UR: Yes, they have. They make these coverage decisions, particularly England, in a very explicit way with NICE, that then recommends to the government whether or not to cover a procedure. Germany has a similar institution which is now, with a new government, under review. Nevertheless, they make those decisions as well. Australia does it and Canada does it. Of course, we look down on these countries because they make those decisions. But at some point, given the huge deficits we face... and don't ever forget, over half of all American health spending is already tax-financed now, over half! ... so at some point we do need to ask, "Is that actually the best way to spend money if you want health?" There is a lot of research that says education is far more important in determining the health status of a population than health care. You might get more mileage in terms of better health by education people better, particularly in how to manage their health -- not to become obese, not to take cholesterol too lightly. That may yield you more good health than putting it into heroic medical care. We need to have, at some point, a rational, civilized discussion that doesn't descend into what we saw last year.

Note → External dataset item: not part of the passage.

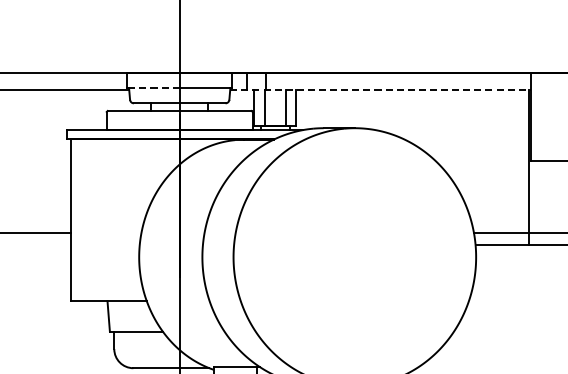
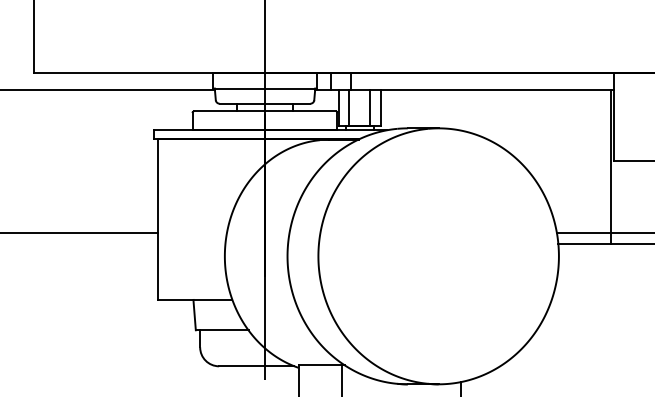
line: (153, 88) -> (239, 88), dashed -> solid
line: (380, 90) -> (464, 90), dashed -> solid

Kyra: Several months ago the American Cancer institute, I believe, came out with a study that stated that it was actually against standard of care to be doing as many mammograms as we're doing, that they should be started later and not done as often. And, from people I work with and so on, it had nothing to do with Obama and nothing to do with the health care debate, but there was all this outcry about rationing. I think this ties into what you were just saying. But I'm just wondering, politically, how do you get around this and how do you get around the issue of saying, "Well, we're not going to practice defensive medicine anymore." How do you establish the standard of care, I guess is what I'm saying.

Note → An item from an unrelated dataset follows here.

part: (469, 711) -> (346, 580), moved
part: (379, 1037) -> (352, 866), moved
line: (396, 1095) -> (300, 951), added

UR: This particular study was done an independent council of essentially clinicians. Though apparently not oncologists. Although they took studies from oncologists under advisement and came out with a report that said basically doing mammograms on women under forty is not cost-effective because you will detect very few cancers and the cost-per-screening ... they didn't even use costs, they just said the psychological cost to a woman who has a false positive and then has a biopsy and so on, they just said within the clinical realm it doesn't make sense. But they also said something very, very carefully. First of all, they didn't bring dollars in at all. Two, they didn't say it shouldn't be done. They said a woman should discuss that with her doctor whether or not the clinical risk of doing the test, particularly with a false positive, is worth the agony. It was really sort of a heads-up. It is perfectly legitimate for a clinician to discuss with the patient not to do that procedure. The idea then would be, in case of a court case, you can say, "Look, this isn't standard medical practice." But there was nothing in that report, if you read it fairly, that said doctors shouldn't do it. They simply said, "This shouldn't automatically be done." While over fifty it should be automatically done.
MMC: Is it possible to have a rational conversation in this country about our health care system?
UR: I really... have despaired. I've been here for some time [Dr. Reinhardt is German-born]. I don't think it has ever been as bad as it was last year in particular. The question now is, suppose the government changes hands. Suppose the Republicans had the White House and Congress. Will then the Democrats do the same and extract vengeance and simply filibuster everything that comes down the pike? So we descend into deep bitterness? So I think what it might take is to have a president like Eisenhower or, in some ways, Reagan, where you just wouldn't dare do it.